Research in the division focuses on understanding the genetic, molecular and physiological mechanisms that cause hypertension. We study how renal abnormalities increase the prevalence and probability of developing hypertension and also the consequences of elevated blood pressure in the heart, vessels and kidneys. Because hypertension is often associated to diabetes and obesity, we also study the mechanisms by which these diseases interact to damage the kidney and the heart. These topics are addressed by studying how 1) the genes and proteins responsible for the movement of salt and water into and out of the kidney work; 2) these genes and proteins are altered in models of hypertension, by a high salt diet or by a high sugar diet ; 3) inflammation contributes to hypertension-related damage of the heart, vessels and kidney; 4) oxidants and reactive oxygen species are generated in kidney cells, the heart or blood vessels and their role in causing hypertension and organ damage; and 5) diabetes and obesity enhance high blood pressure, damage the heart, and change renal function, leading to cardiovascular and renal disease. Such studies require use of innovative state-of-the-art methodologies, many of which were developed within the division. These include non-invasive echocardiography to measure heart function, real-time telemetric measurement of blood pressure in animals, imaging of cell function in working kidneys by multi-photon microscopy, multi-modality microscopy imaging of renal tubules and renal blood vessels that are 10 times smaller than a human hair, genomic and transcriptomic analysis of isolated cells form the heart and kidney, bioinformatics, in vivo gene transfer, molecular biology, and fluorescence microscopy to study the movement of single proteins in individual cells. Additionally, whole animal physiological and histological studies are performed. These techniques are used in models of human pathology (high blood pressure, obesity, diabetes, metabolic syndrome) that are created by genetically modifying animals or treating them with diets similar to those consumed by the population in the US (high salt, high fructose, high sugar, high fat).

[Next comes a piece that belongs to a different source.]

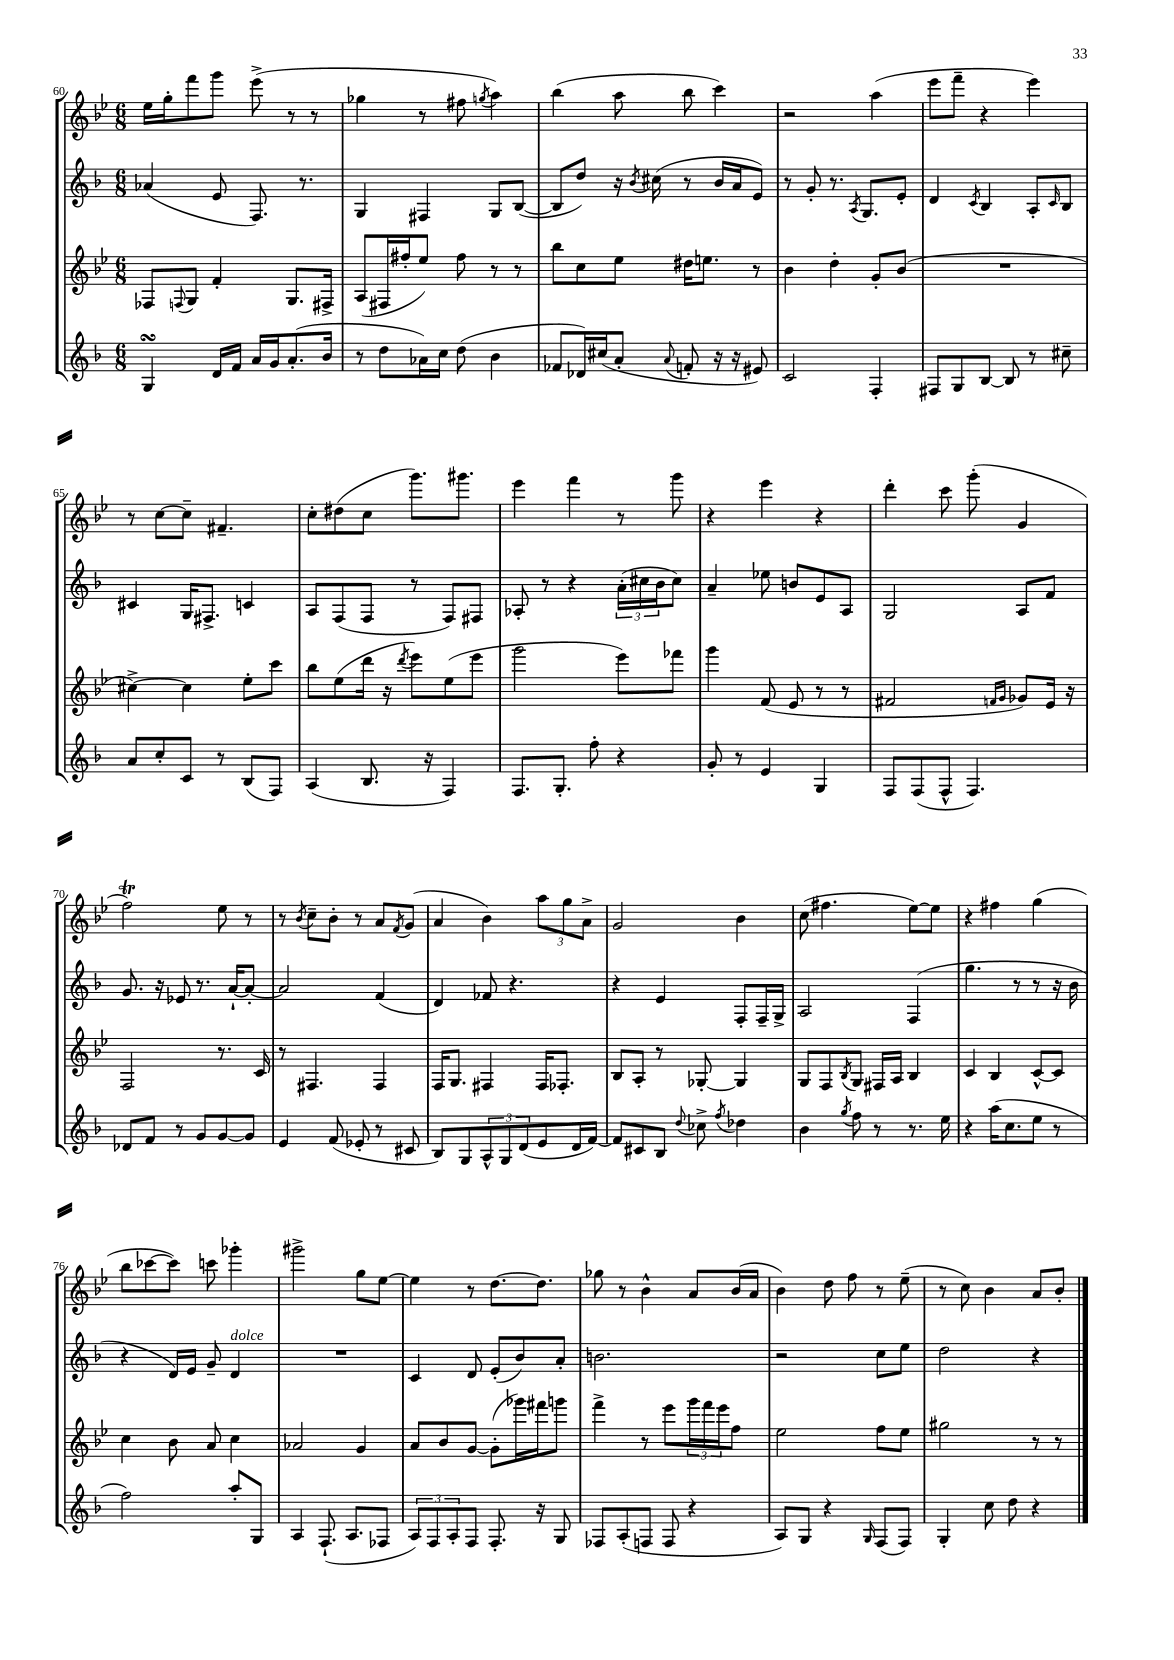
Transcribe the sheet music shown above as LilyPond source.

The research in this division is supported by multiple grants from the National Institutes of Health, including one Program Project Grant. These grants are multi-investigator efforts that provide more than $2.5 million in support each year. Other funding sources include the American Heart Association, the Michigan Kidney Foundation and the pharmaceutical industry. In 2016, more than $4 million in total costs was awarded to the division (7 senior scientists and their support staff) to pursue their studies of the causes and consequences of high blood pressure.